How to ingest your Lacework data in Snowflake

Steve Lukose
6 min readMay 13, 2022
credit: Itsecuritywire

Lacework covers many cloud security use-cases and is one of the few vendors that allows you to easily export all of the underlying data for your analysis. This enables you to open up a slew of new use cases joining with your other operational data.

Note: Lacework does expose their data as a direct data-share, but only in AWS us-west-2. If you happen to be operating your snowflake cloud in this region you can take that option; however, you will be limited to only the last 90 days of data.

Prerequisites.

  • Admin access to Lacework
  • Role in snowflake with permissions to set up storage integrations, file formats, pipes, schemas, tables, and views. Optional: Streams/tasks.
  • AWS s3 bucket and permissions to set up an IAM role in Snowflake if not already configured.

Step 1: Configure your s3 bucket to receive raw data.

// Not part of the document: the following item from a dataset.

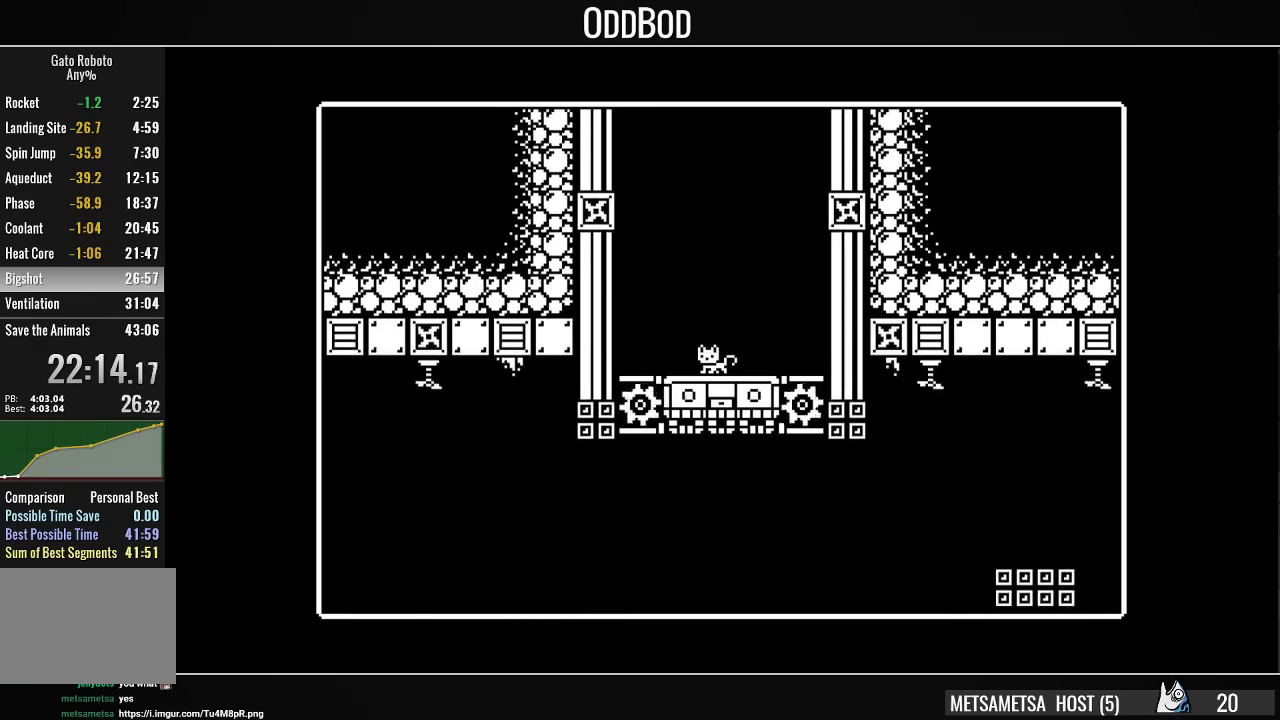
{"buttons": [], "right_stick": "center", "events": []}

We will need a staging bucket to receive this data. You can do this in the AWS console, or if using terraform, setup something up like the below. You can have a pretty short lifecycle on the data since we will be copying it into Snowflake.

Terraform for setting up Lacework bucket

Step 2: Configure IAM role for Lacework to push into the bucket.

You likely already have a cross account role setup for Lacework to AWS for its normal operations; however, it's best to set up a new one specifically to write to this bucket.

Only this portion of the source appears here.